### Problem statement:
Copy the sub-mSv CT Q&A below, starting with "Q&A | The Dawn" and going on through "around the corner.", and rename "dose" as "radiation dose" each time it appears.

═══ Excerpt to read

Q&A | The Dawn of the Sub-mSv CT Era
CT dose has emerged as the leading differentiator in the CT market and a top of mind issue for radiologists, clinicians and patients. The National Council on Radiation Protection and Measurements (NCRP) Report 160, published in 2009, helped sound the collective alarm by measuring medical radiation at the natural background level.

However, dose is a rapidly moving (and falling) target, and radiology has multiple arrows in the quiver, explains James Thrall, MD, chief radiologist, Massachusetts General Hospital (MGH of Boston) and president of the American College of Radiology (ACR). The sub-millisievert (mSv) era, in fact, is just around the corner.

How does the current state translate into the sub-mSv framework?

Thrall: NCRP Report 160 documented the average effective dose for CT at about 7.1 mSv in 2006. Aggregate exposure is likely below that point today because dose has come down substantially since 2006.

If we reduce the average dose to 1 mSv, that's about an 85 percent per scan reduction. If we reduce it to 0.5 mSv, that's close to a 95 percent reduction. Somewhere in that range is the sub-mSv goal.

══════
═══ Entries provided

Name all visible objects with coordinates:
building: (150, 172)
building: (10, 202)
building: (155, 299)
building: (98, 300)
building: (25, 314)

══════
═══ Entries provided

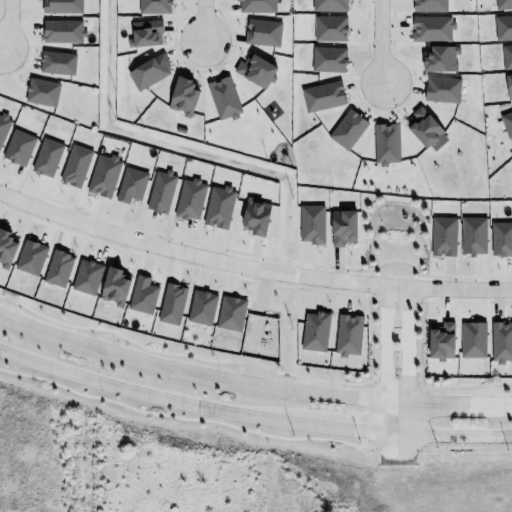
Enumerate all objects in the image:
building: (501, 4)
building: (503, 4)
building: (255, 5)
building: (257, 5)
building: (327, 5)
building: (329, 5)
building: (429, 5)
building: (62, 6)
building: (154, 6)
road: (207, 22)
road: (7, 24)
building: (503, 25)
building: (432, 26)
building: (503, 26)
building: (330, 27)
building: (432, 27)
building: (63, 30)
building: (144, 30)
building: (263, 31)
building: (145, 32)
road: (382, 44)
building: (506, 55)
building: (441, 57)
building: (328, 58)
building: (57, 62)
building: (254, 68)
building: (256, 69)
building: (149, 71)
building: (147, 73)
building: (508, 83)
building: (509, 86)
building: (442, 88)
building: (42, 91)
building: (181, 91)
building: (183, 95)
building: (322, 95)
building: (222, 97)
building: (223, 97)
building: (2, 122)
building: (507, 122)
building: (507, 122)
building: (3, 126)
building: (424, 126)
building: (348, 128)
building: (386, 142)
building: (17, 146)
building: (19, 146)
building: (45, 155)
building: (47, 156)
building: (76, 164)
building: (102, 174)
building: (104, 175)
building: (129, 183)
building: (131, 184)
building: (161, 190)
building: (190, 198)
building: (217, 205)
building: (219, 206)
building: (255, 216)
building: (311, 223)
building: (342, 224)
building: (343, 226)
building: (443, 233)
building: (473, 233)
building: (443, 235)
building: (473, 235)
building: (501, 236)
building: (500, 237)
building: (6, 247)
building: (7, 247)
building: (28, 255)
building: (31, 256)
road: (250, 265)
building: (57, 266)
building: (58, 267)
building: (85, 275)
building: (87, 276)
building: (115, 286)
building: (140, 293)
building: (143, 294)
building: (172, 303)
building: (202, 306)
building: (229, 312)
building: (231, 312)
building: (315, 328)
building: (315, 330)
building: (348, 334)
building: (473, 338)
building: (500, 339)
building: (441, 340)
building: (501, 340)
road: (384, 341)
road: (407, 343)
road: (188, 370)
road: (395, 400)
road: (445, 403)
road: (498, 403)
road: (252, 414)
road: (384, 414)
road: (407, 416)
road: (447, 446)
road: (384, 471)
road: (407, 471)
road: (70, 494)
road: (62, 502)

══════
═══ Entries provided

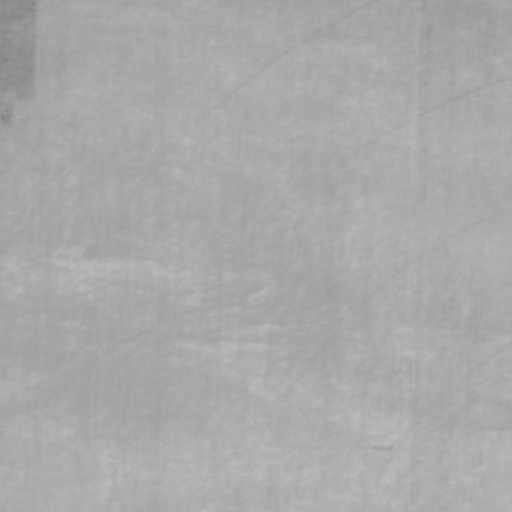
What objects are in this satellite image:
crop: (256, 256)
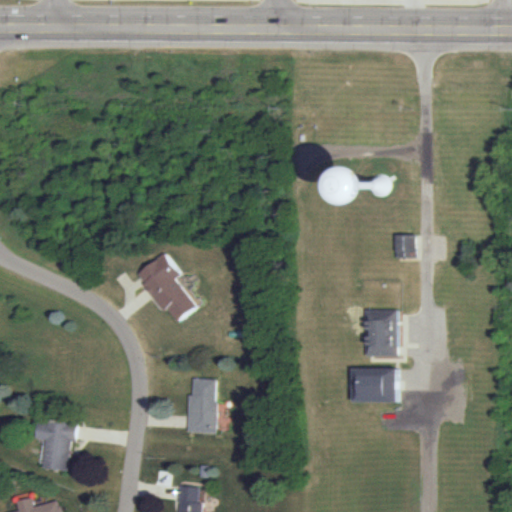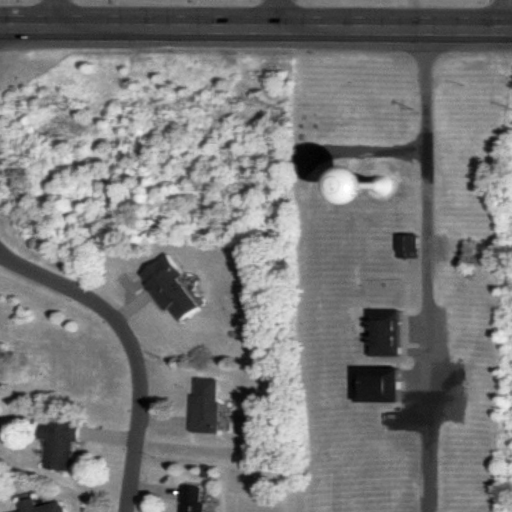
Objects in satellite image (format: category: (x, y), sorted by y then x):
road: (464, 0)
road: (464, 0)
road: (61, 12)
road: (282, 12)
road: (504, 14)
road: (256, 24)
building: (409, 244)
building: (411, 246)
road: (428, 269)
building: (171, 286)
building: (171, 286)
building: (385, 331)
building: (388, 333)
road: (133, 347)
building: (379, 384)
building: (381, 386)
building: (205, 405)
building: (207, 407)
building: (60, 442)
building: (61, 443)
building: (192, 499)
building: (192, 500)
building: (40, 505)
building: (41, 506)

══════

### Written solution:
Q&A | The Dawn of the Sub-mSv CT Era
CT radiation dose has emerged as the leading differentiator in the CT market and a top of mind issue for radiologists, clinicians and patients. The National Council on Radiation Protection and Measurements (NCRP) Report 160, published in 2009, helped sound the collective alarm by measuring medical radiation at the natural background level.

However, radiation dose is a rapidly moving (and falling) target, and radiology has multiple arrows in the quiver, explains James Thrall, MD, chief radiologist, Massachusetts General Hospital (MGH of Boston) and president of the American College of Radiology (ACR). The sub-millisievert (mSv) era, in fact, is just around the corner.